Metro Manila subway: Marcos cites 29-minute Valenzuela–BGC travel time as BGC stations break ground

Photo from @pcogovph

TAGUIG CITY, Philippines — President Ferdinand Marcos Jr. on Feb. 13, 2026 led the groundbreaking for two stations of the Metro Manila Subway Project (MMSP) in the Bonifacio Global City (BGC) corridor, highlighting government projections that a full end-to-end trip from Valenzuela City to BGC could take about 29 minutes once the line becomes operational.

The travel-time estimate, presented during the ceremony attended by Department of Transportation (DOTr) officials and Japanese representatives, reflects a projected service outcome for Phase 1 of the country’s first underground rapid transit system.

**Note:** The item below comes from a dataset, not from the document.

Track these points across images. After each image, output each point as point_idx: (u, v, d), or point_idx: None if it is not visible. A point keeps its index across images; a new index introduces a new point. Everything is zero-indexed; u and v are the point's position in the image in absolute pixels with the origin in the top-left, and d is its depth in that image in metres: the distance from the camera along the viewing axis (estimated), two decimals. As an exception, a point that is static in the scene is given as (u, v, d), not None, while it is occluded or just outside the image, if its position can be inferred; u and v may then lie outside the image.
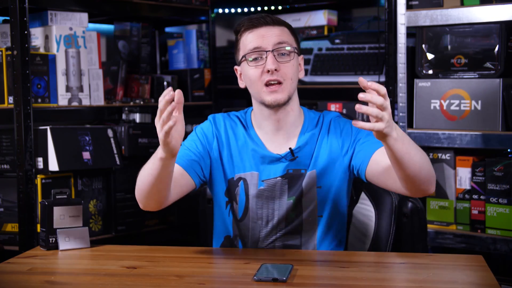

The BGC works fall under Contract Package 105 (CP105), part of the subway’s 33.10-kilometer alignment designed to connect Valenzuela in the north to Ninoy Aquino International Airport, Makati and BGC in the south. According to the Embassy of Japan in Manila, CP105 includes roughly 1.3 kilometers of tunneling and the construction of two underground stations between Kalayaan Avenue Station and the planned BGC Station.

Earlier in the day, Marcos and DOTr Acting Secretary Giovanni Z. Lopez inspected progress at Shaw Boulevard Station in Mandaluyong, another segment of the expanding subway network.

Ridership and capacity

Government briefings carried by the Philippine Information Agency project that the two BGC-area stations could serve more than 200,000 passengers daily during their initial year of operation.

Planning assumptions presented by transportation officials indicate a fleet of approximately 30 train sets, each composed of eight cars with a theoretical maximum capacity of up to 2,228 passengers per train. The fully underground system is designed to provide high-capacity, high-frequency service aimed at easing road congestion and improving north-south connectivity across Metro Manila.

Progress and timeline

Officials have targeted a demonstration run of initial segments by 2028, with full completion of Phase 1 projected by 2032. These dates are described by government agencies as milestone targets tied to engineering and operational benchmarks.

A separate report citing a DOTr audiovisual presentation placed overall project completion at about 54 percent, with several kilometers of tunnel excavation and multiple station structures already under construction.

The subway, first initiated under the Duterte administration, continues under the current administration as part of the national infrastructure modernization program.

Financing and partnership

Japan remains the principal funding partner through the Japan International Cooperation Agency (JICA). In 2024, JICA signed a loan agreement worth 150,000 million yen to support Phase 1 construction, rolling stock procurement and systems installation.

Japanese officials have described the subway as a long-term infrastructure investment intended to reduce travel time losses, improve urban mobility and support environmental sustainability goals in Metro Manila.

Once operational, the Metro Manila Subway is expected to integrate with existing and planned rail lines, forming part of a broader metropolitan transit network. For now, the 29-minute Valenzuela-to-BGC journey remains a forward-looking projection contingent on the project’s completion and commissioning.